Маруся отравилась | страница 10
— Послушай, — резко ответила она, — но ведь от голода люди умирают, болеют, а от неудовлетворения таких, как у тебя, скотских потребностей еще никто не умирал и никто не болел!
Он немного смутился, но тут же с не меньшей резкостью и силой оборвал ее:
— Физически — да, но душевное равновесие может быть потеряно. Это необходимо! ‹…›
Уходя, она добавила тихо:
— Не думаю я, что по-товарищески с твоей стороны подходить ко мне с такими разговорами. Это — безобразие!
Хорохорин посмотрел на нее с презрением. Все это цельное, как ему казалось, стройное, уравновешенное, материалистическое миросозерцание возмутилось в нем. Медичка показалась ему жалкой, трусливой, по-обывательски глупой. Он решительно дернулся с места, сжал кулаки, словно готовясь к реальной борьбе с каким-то врагом, и пошел прочь из буфета».
Дальше там двойное самоубийство, которое оказывается убийством, — спойлеры никому не помешают, поскольку и сама интрига не представляет интереса. Снова связь любви и смерти, снова суицидальная мания, снова соития от скуки, смерть от скуки, диспуты и проработки — вся атмосфера невыносимой пошлости, контрастирующая, понятное дело, с весной и пробуждением природы, которая, в свою очередь, пробуждает в героях инстинкты. Но думаю, именно после «Собачьего переулка» читателю многое станет ясно относительно революции, которая якобы раскрепостила героев — а на деле уничтожила все высокое, сложное и умное, что было в их жизни, скомпрометировала или втоптала в грязь все, что отвлекало от «свинцовых мерзостей». Остались похоть и тоска — две главные эмоции прозы двадцатых годов.

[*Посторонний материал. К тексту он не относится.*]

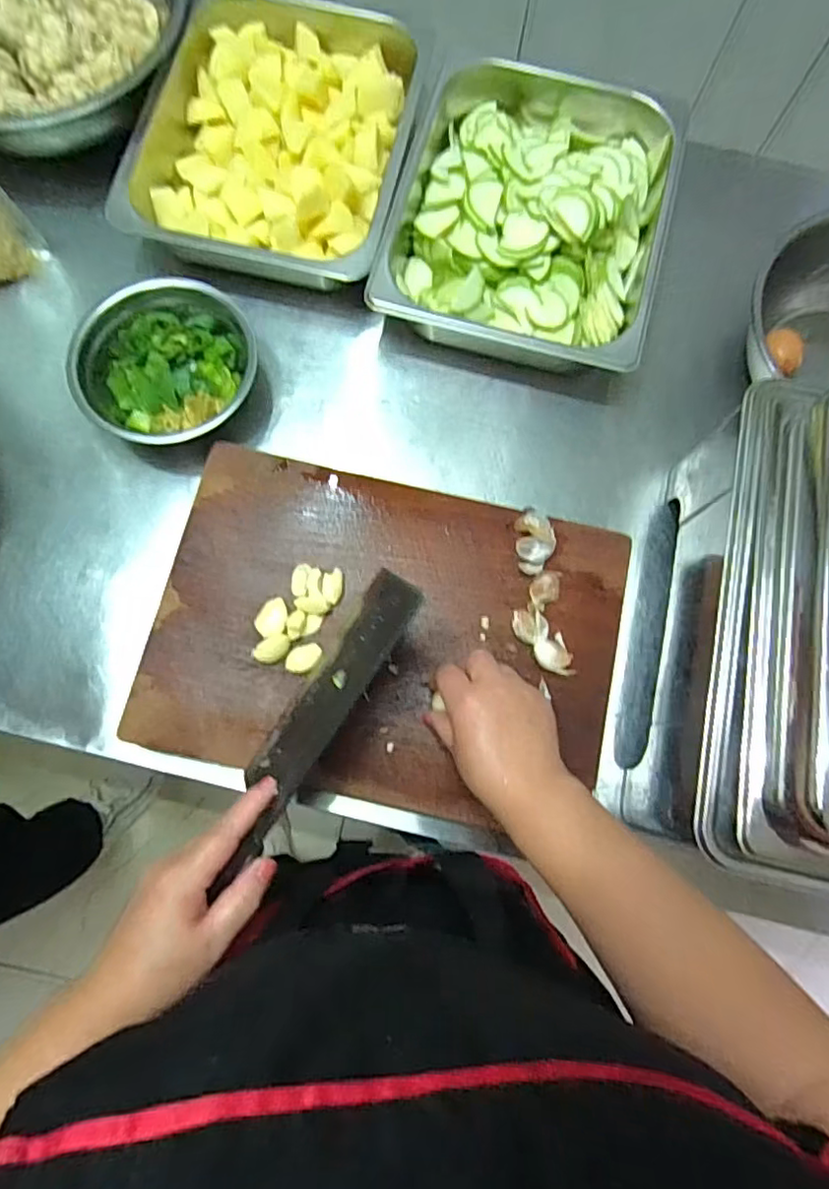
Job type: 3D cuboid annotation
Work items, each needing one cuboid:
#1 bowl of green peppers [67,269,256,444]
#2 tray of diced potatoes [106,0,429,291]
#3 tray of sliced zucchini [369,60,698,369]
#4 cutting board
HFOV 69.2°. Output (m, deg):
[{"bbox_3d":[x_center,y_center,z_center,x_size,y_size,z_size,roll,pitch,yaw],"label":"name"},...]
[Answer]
[{"bbox_3d":[-0.233,-0.219,0.574,0.161,0.064,0.150,0,77,-1],"label":"bowl of green peppers"},{"bbox_3d":[-0.138,-0.486,0.627,0.272,0.056,0.328,11,77,1],"label":"tray of diced potatoes"},{"bbox_3d":[0.123,-0.390,0.614,0.263,0.075,0.332,16,77,2],"label":"tray of sliced zucchini"},{"bbox_3d":[-0.023,0.032,0.519,0.389,0.017,0.273,12,77,1],"label":"cutting board"}]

Можно, разумеется, сказать, что подлинная жизнь кипела в других местах, что был и энтузиазм, и стройки, и здоровые отношения, — то есть привести все оправдания и самооправдания, которыми авторы пытались отвести от себя упреки в очернительстве. Но жизнь устроена так, что остается в читательской — и в исторической — памяти прежде всего то, что зафиксировано в литературе; а литература двадцатых либо ходульна — и тогда ей нет никакой веры, либо бульварна — и тогда ее обвиняют в клевете, но по крайней мере читают и перечитывают. Никакого жизнерадостного строительства в литературе двадцатых, написанной по горячим следам, нет: есть либо зверства Гражданской, как у Бабеля в «Конармии», либо мучительная послевоенная ломка, либо «угар нэпа» со всей его густой пошлостью. Двадцатые годы отличаются от Серебряного века только полным отсутствием надежды — потому что все варианты уже испробованы (да, конечно, уровнем разговора).